__PROBLEM DESCRIPTION__:
Omit all pictures and transcribe only the lines in the entries below that run from the line with "root of tail: (109, 133)" through the line with "left shoulder: (556, 206)".

__RECORDS TO PROCESS__:
# # #

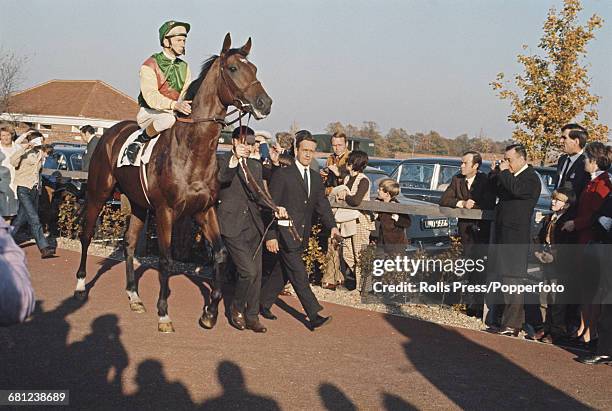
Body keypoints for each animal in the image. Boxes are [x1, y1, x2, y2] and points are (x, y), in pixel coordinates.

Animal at [74, 33, 272, 334]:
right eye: (233, 68)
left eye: (256, 69)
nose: (264, 103)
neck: (192, 152)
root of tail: (109, 133)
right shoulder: (165, 212)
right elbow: (166, 260)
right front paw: (164, 313)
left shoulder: (204, 210)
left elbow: (221, 254)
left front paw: (209, 313)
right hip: (98, 193)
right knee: (86, 235)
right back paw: (80, 285)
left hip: (138, 204)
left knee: (129, 243)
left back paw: (134, 296)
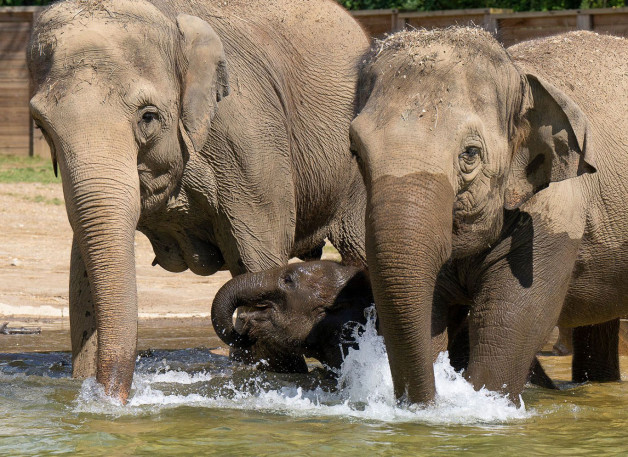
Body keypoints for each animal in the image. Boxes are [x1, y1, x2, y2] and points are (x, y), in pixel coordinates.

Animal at [350, 29, 624, 402]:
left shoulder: (556, 206)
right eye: (355, 152)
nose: (427, 403)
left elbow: (513, 319)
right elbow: (433, 311)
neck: (519, 74)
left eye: (470, 153)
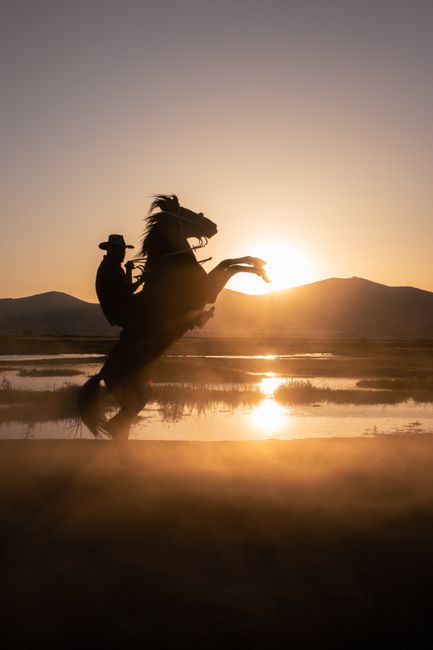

# # #

__SOLUTION TO THE PROBLEM__:
root of tail: (109, 133)
right shoulder: (165, 212)
right elbow: (166, 260)
right front paw: (164, 313)
left shoulder: (204, 210)
left elbow: (221, 254)
left front paw: (209, 313)
right hip: (98, 193)
right knee: (86, 235)
right back paw: (80, 285)
left hip: (138, 204)
left knee: (129, 243)
left back paw: (134, 296)
Body keypoints for each animal in the image. Boxes are [x1, y1, x2, y2] and points are (x, y), in pixel coordinates.

Animal at [350, 29, 624, 402]:
left shoulder: (556, 206)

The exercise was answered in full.